A-A” Photomicrographs showing exclusive immunoreactivity of OT (A, green) and AVP-positive fibers (A’, red) in the BNST_ALG. Both AVP and OT-immunoreactive fibers are highly expressed in the BNST_ALG but they are exclusively localized with each other (A”, merged, 63x, scale bar 10 μm). B-B” Photomicrographs showing exclusive OT- (B, green) and CRF- (B’, red) immunoreactivity in the BNST_ALG. High somatodendritic immunoreactivity of CRF is seen in the BNST_ALG with the highest expression in the oval nucleus division. As indicated by double arrows, OT-positive fibers make perisomatic contacts with CRF-immunoreactive cells in the BNST_ALG (B”, merged, 63x, scale bar 10 μm).

Figure 5

Figure 5. A-A” Photomicrographs showing high level co-localization of GFP (A, green) with OT (A’, red) in the PVN fourteen days after rAAV1-CMV-GFP was injected into the PVN. GFP expression was restricted to the PVN neurons and some of GFP-immunoreactive neurons co-localized OT (A”, merged) and CRFR2 (not shown, 10x, scale bar 100 μm). B-B”-C-C” Significantly, GFP-labeled fibers (B, C, green), with beaded varicosities were also observed in the BNST_ALG and some of these fibers co-localized OT (B”, merged) and CRFR2 (C”, merged, double arrows, 63x, scale bar 10 μm).

Figure 6.1

Electron micrographs of CRFR2-immunoreactivity in the BNST_ALG. A: A CRFR2-ir axon terminal (C+ T) makes asymmetrical synaptic contact (arrow) with a lightly-immunoreactive small caliber dendrite (C+ SD). The postsynaptic density appears thicker in serial sections. Two dense core vesicles (DCV) in the labeled terminal are indicated. B: A CRFR2-ir axon terminal (C+ T) makes symmetrical synaptic contact (arrow) with an unlabeled small caliber dendrite (USD). C, D: CRFR2-ir terminals (C+ T) make asymmetrical synaptic contacts (arrows) with dendritic spines (sp).

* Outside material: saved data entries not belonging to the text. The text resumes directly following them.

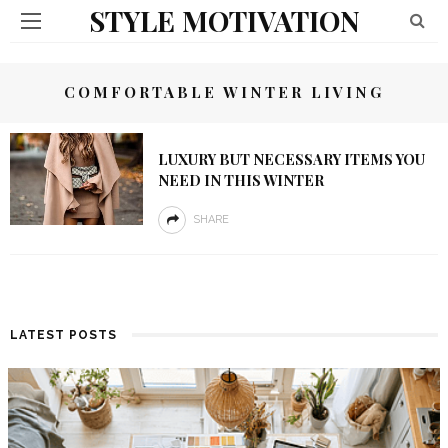
STYLE MOTIVATION
COMFORTABLE WINTER LIVING
LUXURY BUT NECESSARY ITEMS YOU
NEED IN THIS WINTER
SHARE
LATEST POSTS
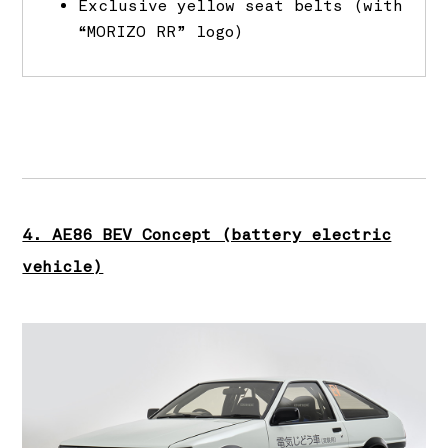
Exclusive yellow seat belts (with
“MORIZO RR” logo)
4. AE86 BEV Concept (battery electric
vehicle)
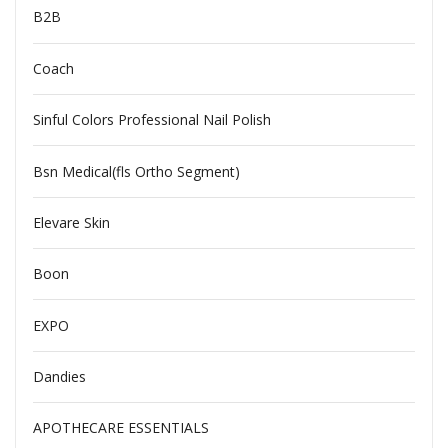
B2B
Coach
Sinful Colors Professional Nail Polish
Bsn Medical(fls Ortho Segment)
Elevare Skin
Boon
EXPO
Dandies
APOTHECARE ESSENTIALS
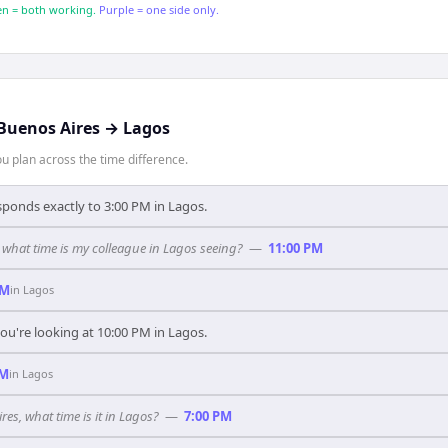
n = both working.
Purple = one side only.
Buenos Aires
→
Lagos
 plan across the time difference.
sponds exactly to 3:00 PM in Lagos.
 what time is my colleague in Lagos seeing?
—
11:00 PM
PM
in
Lagos
ou're looking at 10:00 PM in Lagos.
PM
in
Lagos
res, what time is it in Lagos?
—
7:00 PM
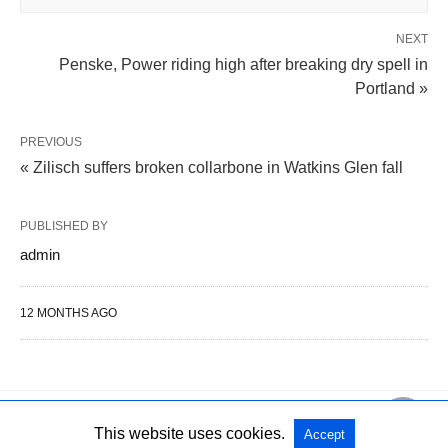
NEXT
Penske, Power riding high after breaking dry spell in
Portland »
PREVIOUS
« Zilisch suffers broken collarbone in Watkins Glen fall
PUBLISHED BY
admin
12 MONTHS AGO
This website uses cookies.
Accept
All Rights Reserved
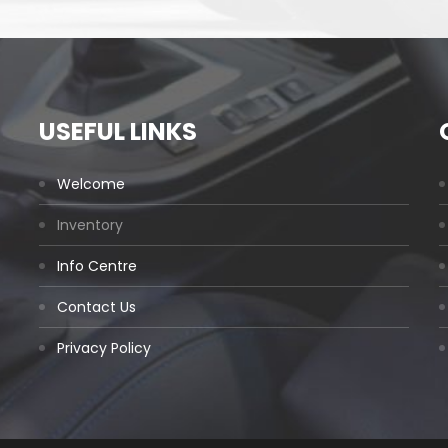
USEFUL LINKS
Welcome
Inventory
Info Centre
Contact Us
Privacy Policy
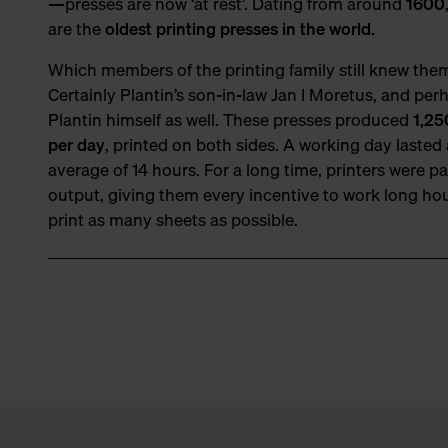
—presses are now ‘at rest’. Dating from around
1600
are the
oldest printing presses in the world.
Which members of the printing family still knew the
Certainly Plantin’s son-in-law Jan I Moretus, and per
Plantin himself as well. These presses produced
1,25
per day
, printed on both sides. A working day lasted
average of 14 hours. For a long time, printers were pa
output, giving them every incentive to work long ho
print as many sheets as possible.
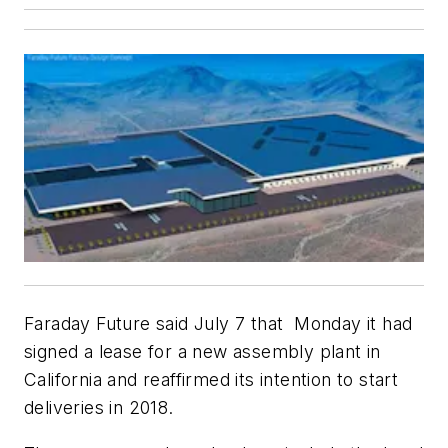
Faraday Future said July 7 that Monday it had
signed a lease for a new assembly plant in
California and reaffirmed its intention to start
deliveries in 2018.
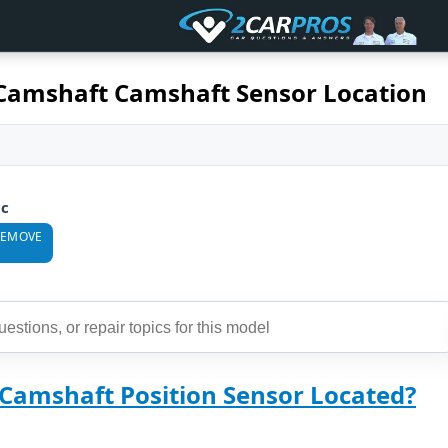
Camshaft Camshaft Sensor Location
ic
REMOVE
 Camshaft Position Sensor Located?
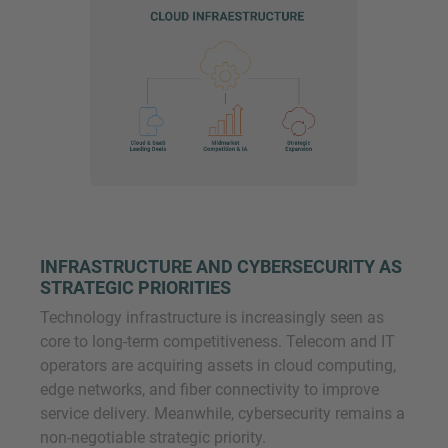
INFRASTRUCTURE AND CYBERSECURITY AS
STRATEGIC PRIORITIES
Technology infrastructure is increasingly seen as
core to long-term competitiveness. Telecom and IT
operators are acquiring assets in cloud computing,
edge networks, and fiber connectivity to improve
service delivery. Meanwhile, cybersecurity remains a
non-negotiable strategic priority.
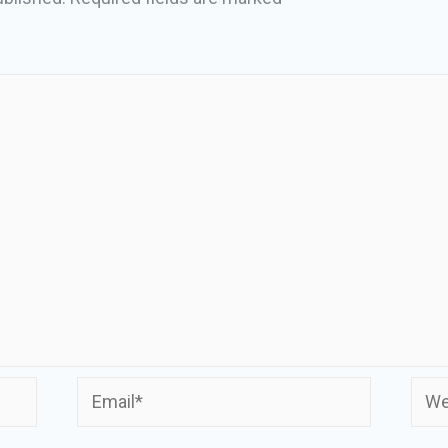
Email*
Webs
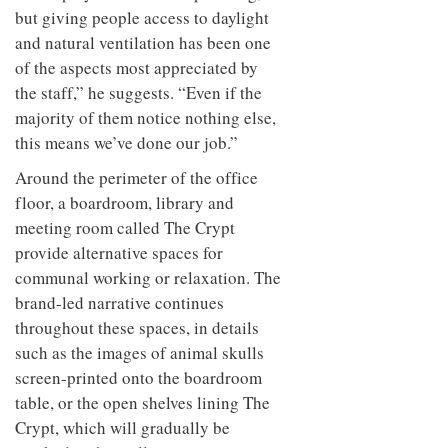
but giving people access to daylight
and natural ventilation has been one
of the aspects most appreciated by
the staff,” he suggests. “Even if the
majority of them notice nothing else,
this means we’ve done our job.”
Around the perimeter of the office
floor, a boardroom, library and
meeting room called The Crypt
provide alternative spaces for
communal working or relaxation. The
brand-led narrative continues
throughout these spaces, in details
such as the images of animal skulls
screen-printed onto the boardroom
table, or the open shelves lining The
Crypt, which will gradually be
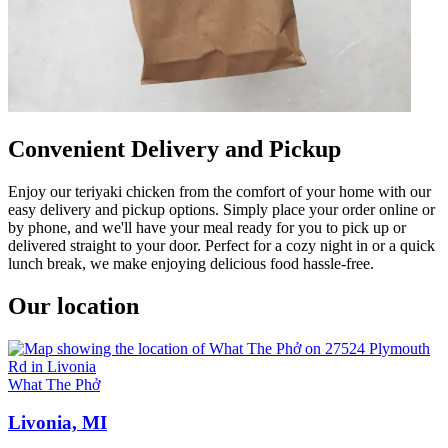
Convenient Delivery and Pickup
Enjoy our teriyaki chicken from the comfort of your home with our
easy delivery and pickup options. Simply place your order online or
by phone, and we'll have your meal ready for you to pick up or
delivered straight to your door. Perfect for a cozy night in or a quick
lunch break, we make enjoying delicious food hassle-free.
Our location
What The Phở
Livonia, MI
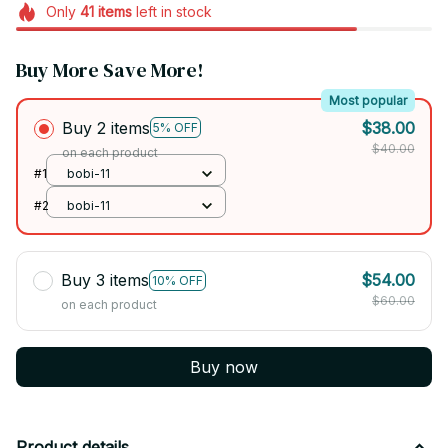
Only
41
items
left in stock
Buy More Save More!
Most popular
Buy 2 items
$38.00
5% OFF
$40.00
on each product
#1
bobi-11
#2
bobi-11
Buy 3 items
$54.00
10% OFF
$60.00
on each product
Buy now
Product details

Scale bars = 0.5 μm: Scale in B is for A and B; scale in D is for C and D.

Figure 6.2

Electron micrograph of a CRFR2-ir terminal (C+ T) making asymmetrical synaptic contact (arrow) with an unlabeled small caliber dendrite (USD) in the BNST_ALG. This unlabeled dendrite also receives an asymmetrical synapse (arrowhead) from an unlabeled terminal (UT). The unlabeled terminal also makes asymmetrical synaptic contact (arrowhead) with a spine (sp) emerging from a lightly immunoreactive dendrite (C+ SD). Scale bar = 0.5 μm.

Figure 7

Expression of CRFR2 protein in both PVN and BNST tissue extracts was confirmed by presence of two distinct bands in the immunoblots at ~ 48 and 40 kDa, which correspond, respectively, to full-length CRFR2 protein and soluble splice variant of CRFR2.

Figure 8

Schematic demonstration of potential feedback loop between CRF and OT systems based on reciprocal neuroanatomical relationship between CRF-containing neurons of the BNST_ALG and PVN and OT-containing neurons of the hypothalamus. OT receptors are expressed by CRF neurons of the PVN and BNST_ALG and conversely CRFR2 are expressed by OT neurons in the PVN and consequently fibers in the BNST_ALG.